Doug is wearing your sports bra fyi
He showed up to fuck me at the same time the pizza guy did. It was like everything I needed just showed up at my stoop.
How many folks do you know who bring coke to a dinner party. Seriously.
I had sex with her like 200 times, and she was only pregnant once, those are pretty good statistics.
Our suitemates are shrooming again. I left a less colorful dress hanging on the door, change before you come in because purple is making Maeve cry.
I'm so high I feel like I'm pedaling a bicycle but I'm laying on the couch. My body might be vibrating. I made soup.
I just laid my head on this pillow and I smelt your penis. It was comforting.
Moment of the day: as we leave the restaurant, she reaches into my pocket, pulls out her panties, and angrily marches to her car. I felt like a sketchy magician.
He got a slutty, ugly mother of a 7 year old, and I got a dog that only sleeps and shits on clean clothes. No one won in this break up.
And I really REALLY don't feel like cleaning cinnamon off my penis tonight.
He took a girl home tonight that he was trying to sell a fridge to. She wanted a fridge and got his dick.
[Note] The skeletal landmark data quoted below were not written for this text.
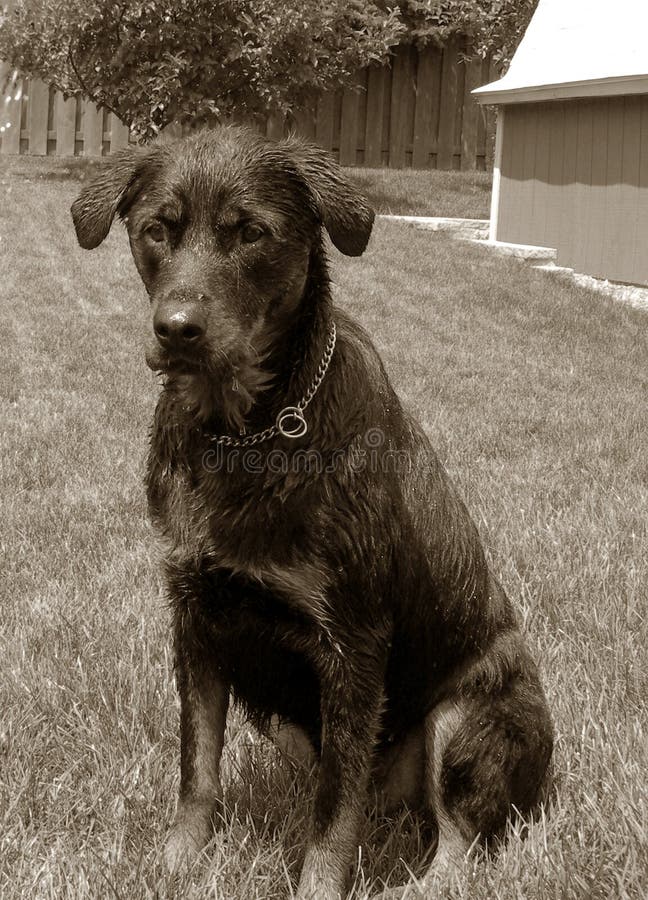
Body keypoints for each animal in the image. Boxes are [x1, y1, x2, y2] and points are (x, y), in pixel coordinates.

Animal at [73, 128, 556, 900]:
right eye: (156, 230)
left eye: (251, 233)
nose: (177, 329)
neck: (244, 434)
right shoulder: (195, 618)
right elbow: (197, 768)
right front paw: (176, 862)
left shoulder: (352, 643)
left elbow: (333, 816)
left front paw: (317, 887)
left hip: (470, 712)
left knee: (458, 844)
He's got a talent.
Did you miss the part about my hangover needing a day to rest?
Couldn't find my swimsuit top anywhere this morning but finally found it in the skimmer of the pool so thats how my night apparently went
The day i have a fb album titled " I have become a townie" you can shoot me in the foot and tell me to get my life together
Did you get any pics? And I can only imagine how inferior you must have felt knowing that somewhere in that room was a guy whose penis was the length of your forearm.